Collected data:
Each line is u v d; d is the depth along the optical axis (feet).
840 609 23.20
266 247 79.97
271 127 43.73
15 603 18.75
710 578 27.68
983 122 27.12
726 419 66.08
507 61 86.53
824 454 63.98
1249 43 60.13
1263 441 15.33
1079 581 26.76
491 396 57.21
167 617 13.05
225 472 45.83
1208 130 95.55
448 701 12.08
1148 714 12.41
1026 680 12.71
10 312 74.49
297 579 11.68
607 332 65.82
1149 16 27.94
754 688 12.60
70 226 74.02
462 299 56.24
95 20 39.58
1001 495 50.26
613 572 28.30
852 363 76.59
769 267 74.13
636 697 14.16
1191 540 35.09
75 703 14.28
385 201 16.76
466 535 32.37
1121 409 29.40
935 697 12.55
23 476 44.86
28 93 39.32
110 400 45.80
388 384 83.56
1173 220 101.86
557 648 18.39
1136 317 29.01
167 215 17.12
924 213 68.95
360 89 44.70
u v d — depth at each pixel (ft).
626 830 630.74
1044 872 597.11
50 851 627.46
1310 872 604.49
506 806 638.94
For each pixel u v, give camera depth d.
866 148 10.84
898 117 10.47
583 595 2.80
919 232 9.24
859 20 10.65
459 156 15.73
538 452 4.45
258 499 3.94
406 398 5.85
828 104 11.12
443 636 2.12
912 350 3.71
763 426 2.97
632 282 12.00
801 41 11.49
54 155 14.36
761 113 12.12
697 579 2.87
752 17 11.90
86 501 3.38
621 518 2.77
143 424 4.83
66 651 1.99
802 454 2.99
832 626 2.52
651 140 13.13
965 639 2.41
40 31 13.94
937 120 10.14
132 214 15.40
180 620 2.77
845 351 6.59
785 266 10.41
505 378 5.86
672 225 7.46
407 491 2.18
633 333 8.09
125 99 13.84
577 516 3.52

• ABOUT THIS EXERCISE:
Word for word, restate the lines above.

• TASK ANSWER:
Each line is u v d; d is the depth along the optical axis (feet).
840 609 23.20
266 247 79.97
271 127 43.73
15 603 18.75
710 578 27.68
983 122 27.12
726 419 66.08
507 61 86.53
824 454 63.98
1249 43 60.13
1263 441 15.33
1079 581 26.76
491 396 57.21
167 617 13.05
225 472 45.83
1208 130 95.55
448 701 12.08
1148 714 12.41
1026 680 12.71
10 312 74.49
297 579 11.68
607 332 65.82
1149 16 27.94
754 688 12.60
70 226 74.02
462 299 56.24
95 20 39.58
1001 495 50.26
613 572 28.30
852 363 76.59
769 267 74.13
636 697 14.16
1191 540 35.09
75 703 14.28
385 201 16.76
466 535 32.37
1121 409 29.40
935 697 12.55
23 476 44.86
28 93 39.32
110 400 45.80
388 384 83.56
1173 220 101.86
557 648 18.39
1136 317 29.01
167 215 17.12
924 213 68.95
360 89 44.70
u v d — depth at each pixel (ft).
626 830 630.74
1044 872 597.11
50 851 627.46
1310 872 604.49
506 806 638.94
For each pixel u v, give camera depth d.
866 148 10.84
898 117 10.47
583 595 2.80
919 232 9.24
859 20 10.65
459 156 15.73
538 452 4.45
258 499 3.94
406 398 5.85
828 104 11.12
443 636 2.12
912 350 3.71
763 426 2.97
632 282 12.00
801 41 11.49
54 155 14.36
761 113 12.12
697 579 2.87
752 17 11.90
86 501 3.38
621 518 2.77
143 424 4.83
66 651 1.99
802 454 2.99
832 626 2.52
651 140 13.13
965 639 2.41
40 31 13.94
937 120 10.14
132 214 15.40
180 620 2.77
845 351 6.59
785 266 10.41
505 378 5.86
672 225 7.46
407 491 2.18
633 333 8.09
125 99 13.84
577 516 3.52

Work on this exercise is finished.